Ela: - cuide das preocupações, diz que da ferida nos estomago.

Ele: - preocupação o que? Eu sei que vou vencê. E tu tem preocupação?

Ela: - não tenho nada não, acho que não preciso vencer nessa vida.

Foi a única vez em que falou de si própria para Olímpico de Jesus. Estava habituada a se
esquecer de si mesma. Nunca quebrava seus hábitos, tinha medo de inventar.

Ela: - Você sabia que na radio relógio disseram que um homem escreveu um livro chamado
“Alice no País das Maravilhas” e que ele era também matemático? Falaram também em
“Élgebra”. O que é que quer dizer “élgebra”.

Ele: - saber disso é cousa de fresco, de homem que vira mulher. Desculpe a palavra de eu ter
dito fresco porque isso é palavrão para moça direita.

Ela: - Nessa radio eles dizem essa cousa de “cultura” e palavras difíceis, por exemplo: o que
quer dizer “eletrônico”?

Silencio

Ele: - Eu sei mas não quero dizer.

Ela: - eu gosto tanto de ouvir os pingos dos minutos no tempo assim: tic-tac-tic-tac-tic-tac. A
radio relógio diz que dá a hora certa, cultura e anúncios. Que quer dizer cultura?

Ele: - Cultura é cultura. (continuou ele emburrado) você também vive me encostando na
parede.

Ela: - é que muita coisa eu não entendo bem. O que quer dizer “renda per capita”?

Ele: - ora, é fácil, é coisa de médico.

Ela: - o que quer dizer Rua Conde Bonfim? O que é Conde? É Príncipe?

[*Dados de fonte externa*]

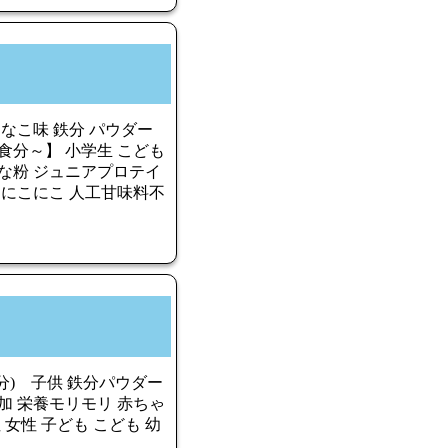
きなこ味 鉄分 パウダー
0食分～】 小学生 こども
きな粉 ジュニアプロテイ
 にこにこ 人工甘味料不
分) 子供 鉄分パウダー
添加 栄養モリモリ 赤ちゃ
 女性 子ども こども 幼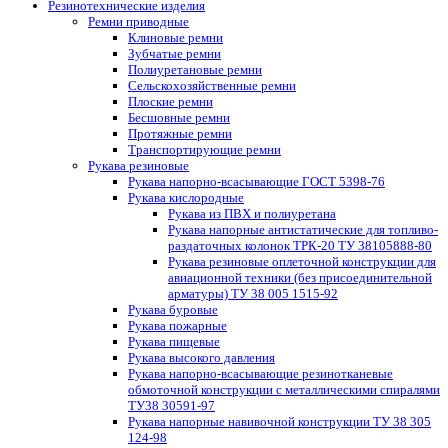
Резинотехнические изделия
Ремни приводные
Клиновые ремни
Зубчатые ремни
Полиуретановые ремни
Сельскохозяйственные ремни
Плоские ремни
Бесшовные ремни
Протяжные ремни
Транспортирующие ремни
Рукава резиновые
Рукава напорно-всасывающие ГОСТ 5398-76
Рукава кислородные
Рукава из ПВХ и полиуретана
Рукава напорные антистатические для топливо-
раздаточных колонок ТРК-20 ТУ 38105888-80
Рукава резиновые оплеточной конструкции для
авиационной техники (без присоединительной
арматуры) ТУ 38 005 1515-92
Рукава буровые
Рукава пожарные
Рукава пищевые
Рукава высокого давления
Рукава напорно-всасывающие резинотканевые
обмоточной конструкции с металлическими спиралями
ТУ38 30591-97
Рукава напорные навивочной конструкции ТУ 38 305
124-98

Ele: - Conde é Conde, ora essa.


Pensar era tão difícil, ela não sabia de que jeito se pensava. Mas olímpico não só pensava
como usava palavreado fino. Nunca esqueceria que no primeiro encontro ele a chamara de
“senhorinha”, ele fizera dela um alguém. Como era um alguém, ate comprou um batom cor de
rosa. O seu dialogo era sempre oco. Dava-se conta longinquamente de que nunca dissera uma
palavra verdadeira. E “amor” ela não chamava de amor, chamava de não sei o quê.

Ele: - Olhe, Macabéa

Ela: - Olhe o que?

Ele: - não, meu deus, não é “olhe” de ver, é “olhe” como quando se quer que uma pessoa
escute! Está escutando?

Ela: - tudinho, tudinho.

Ele: - tudinho o quê, meu deus, pois se eu ainda não falei! Pois olhe vou lhe pagar um
cafezinho no botequim. Quer?

Ela: - pode ser pingado com leite?

Ele: - pode, é o mesmo preço, se for mais, o resto você paga.